Habla con una madurez descomunal de cómo la epilepsia le ha robado vida e incluso amigas. “Una mejor amiga dejó de hablarme desde que me pasó esto. En cambio, una chica con la que no me llevaba demasiado bien ha sido la que más ha estado conmigo, cuando te pasan estas cosas te das cuenta de quién sí y de quien no”.

Un 'amiguito' del que está muy "enamorada", se ha convertido en un apoyo constante. “No me la deja sola ni un momento. Está pendiente de ella las 24 horas”, dice su madre, agradecida con el magnífico trato que le da. Fue él quien reaccionó con rapidez cuando Zaira sufrió una crisis leve en su casa, siguiendo las indicaciones que le habían dado. "Él la ha ayudado mucho. Si no le apetece salir, no duda en estar con ella, a su lado. Zaira ha pasado una racha muy complicada", sostiene Sara.

Con solo 14 años, Zaira se define como una persona fuerte. “Mentalmente soy más fuerte. Siento que puedo con todo esto”, dice. Sabe que tiene que cuidarse; pero también ha aprendido a cuidar de otros. Hace unos meses fue ella quien reaccionó con rapidez ante una crisis grave de una amiga, a la que colocó de lado, grabó para que su madre pudiera enseñarle la reacción exacta a los médicos, como quería; y llamó a emergencias. “Le tocó ser la heroína”, resume su madre, Sara, orgullosa de la pequeña gran guerrera que ha creado.

Cada día Zaira se conoce más e intuye con más frecuencia cuándo se aproxima una crisis, sobre todo cuando se pone nerviosa. Cada vez es consciente de lo que ocurre, pero otras no. A su corta edad, toma varios tratamientos al día, uno para la epilepsia, otro para la migraña y otro para controlar los tics y ayudarla a dormir.

Las noches son el momento más difícil. “Las crisis suelen darse de noche. Nosotros no dormimos, estamos en alerta. Ella, en cambio, dice ‘mamá, buenas noches’ y se va a dormir como si nada, mi hija para mí es una gran valiente, no tiene miedo”, confiesa su madre.

Zaira lanza un mensaje claro a todos en un día como el que se utiliza para visibilizar su enfermedad. “Que ojalá nos comprendan, somos personas normales, nada raro. No podemos hacer la vida que llevábamos antes, pero se puede tirar para delante. Hay tratamientos, hay médicos y se puede controlar, soy positiva”. También pide que todos disfrutemos más del día a día. “Pensamos que nunca nos va a tocar y nos enfadamos por tonterías. Hasta que llega un problema de verdad”.

Pese a todo lo que ha sufrido, sus sueños siguen intactos.
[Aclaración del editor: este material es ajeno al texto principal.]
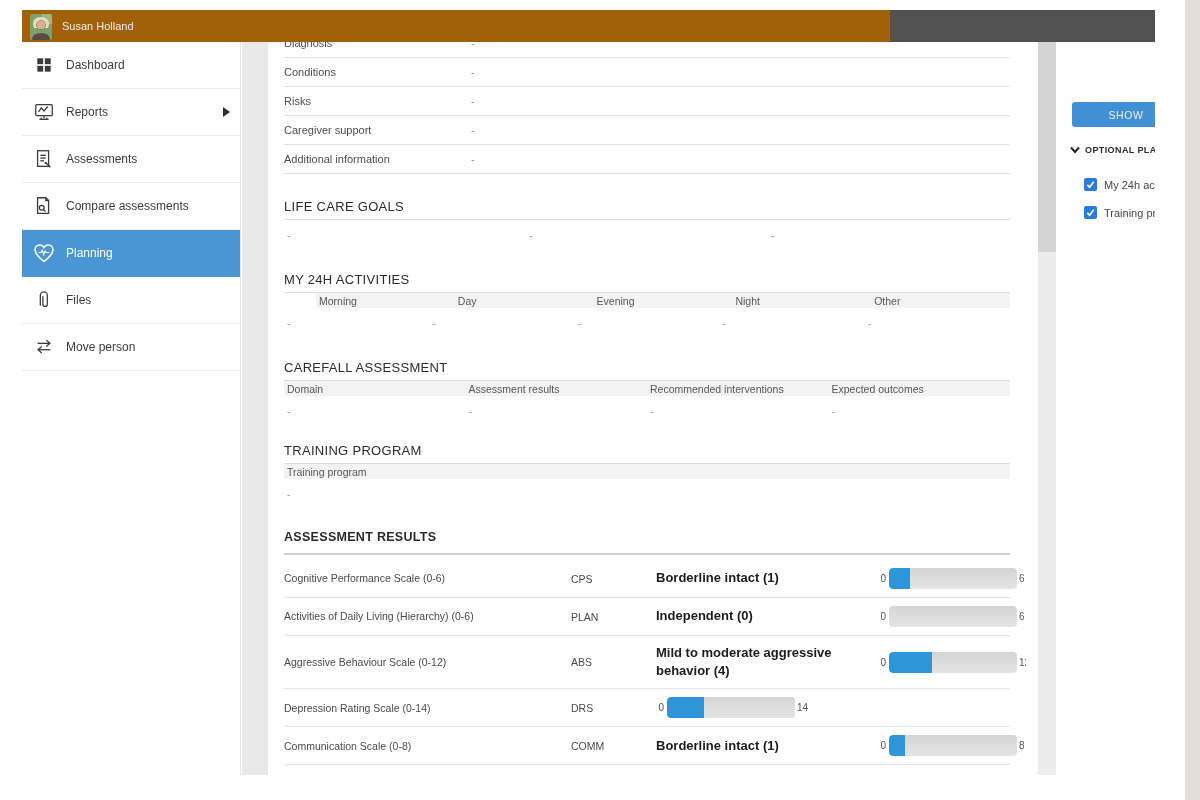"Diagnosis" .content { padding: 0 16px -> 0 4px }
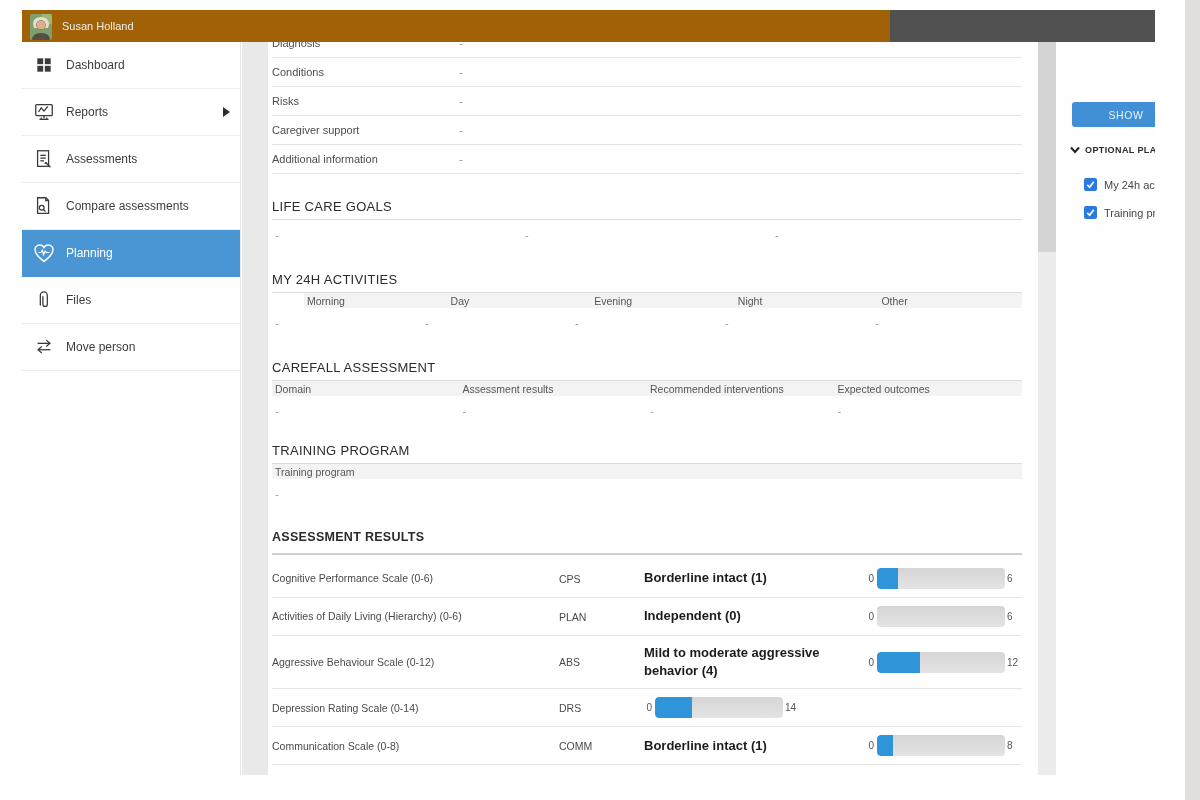"LIFE CARE GOALS" .sec-title { font-size: 13px -> 16px; font-weight: normal -> bold }
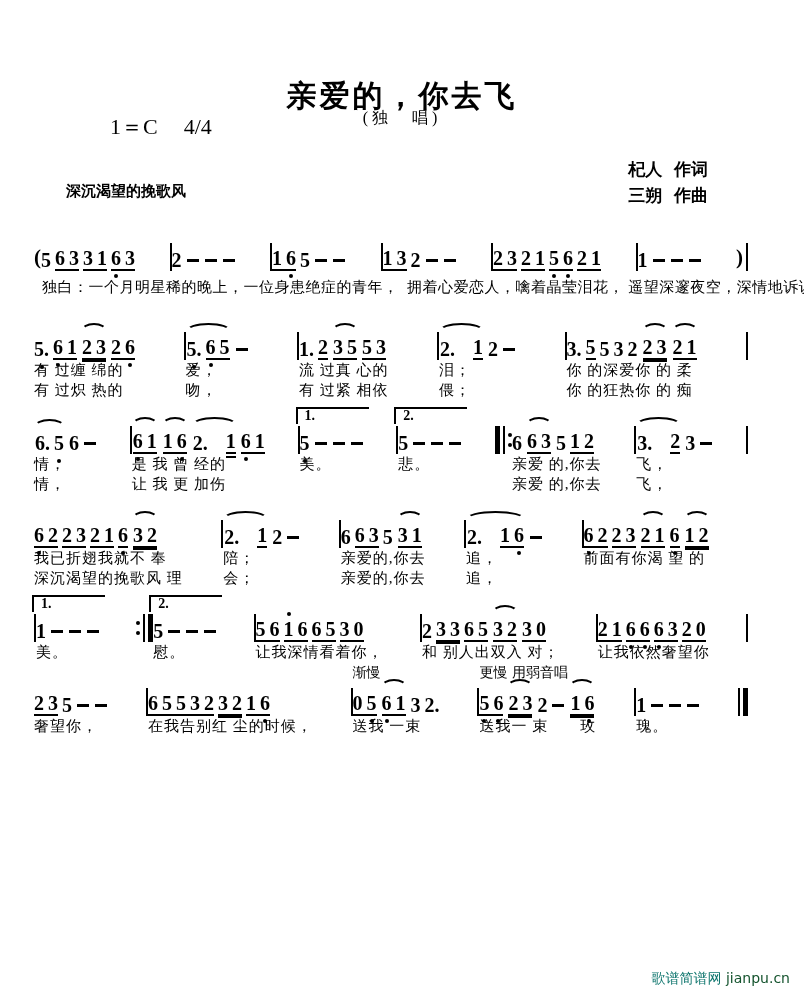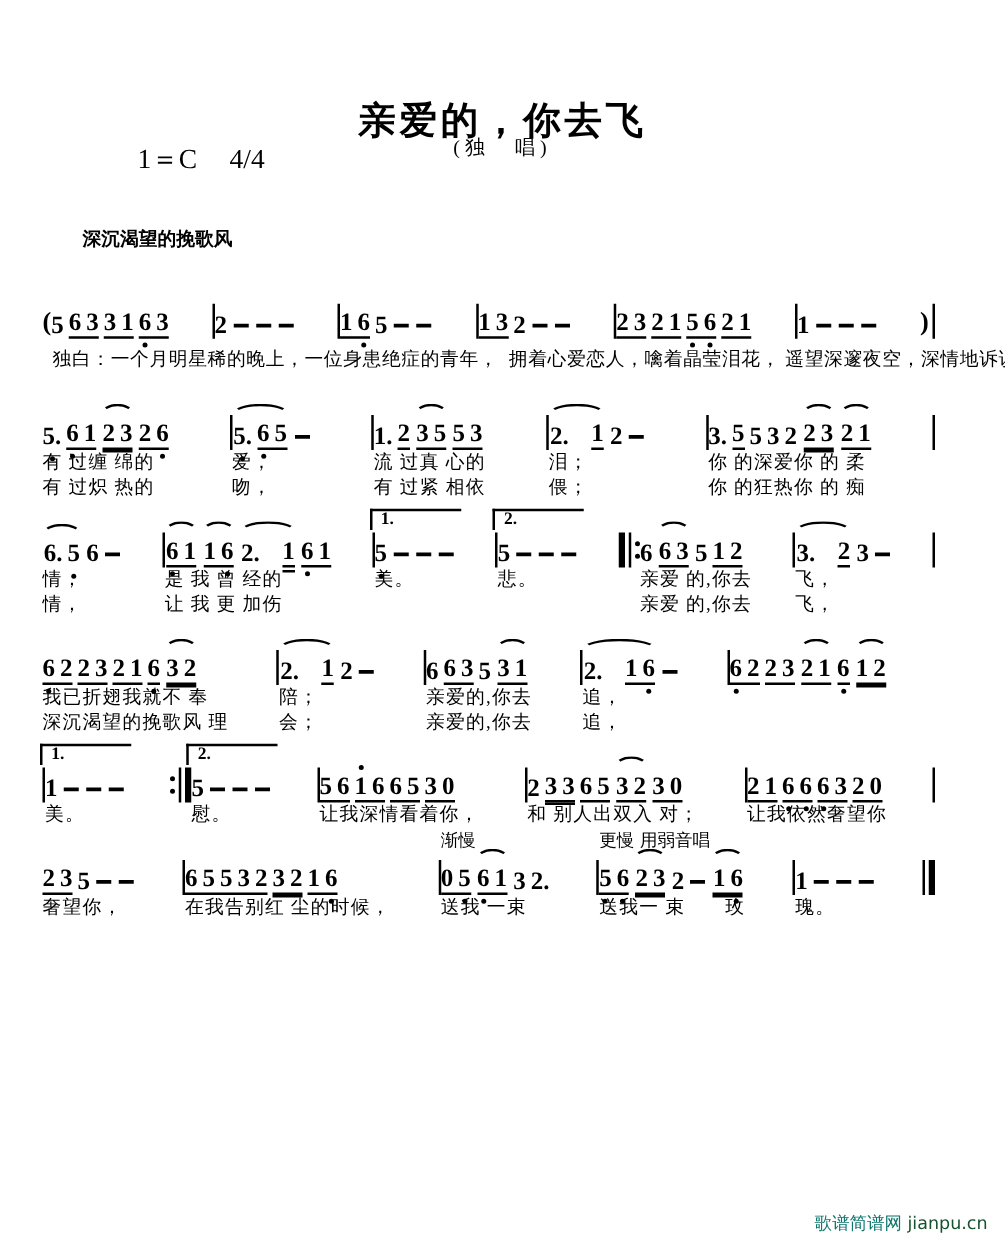"杞人 作词" div.credits { html: none -> <div><span>杞人 作词</span><br><span>三朔 作曲</span></div> }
Quiere irse a vivir a Málaga cuando sea mayor, estudiar, trabajar y hacer su vida allí. Le gusta el maquillaje, peinar, crear y su madre está convencida que ese será su camino profesional. La niña ya la asesora para maquillarse cuando sale. "Lo hace mejor que yo", reconoce esta madre con una sonrisa.

La epilepsia ha puesto límites en la vida de Zaira, pero no ha apagado sus planes. Mientras espera nuevas pruebas y respuestas médicas, ella sigue adelante, acompañada por su familia, por profesionales que la cuidan y con la certeza de que con positividad y optimismo, todo se puede.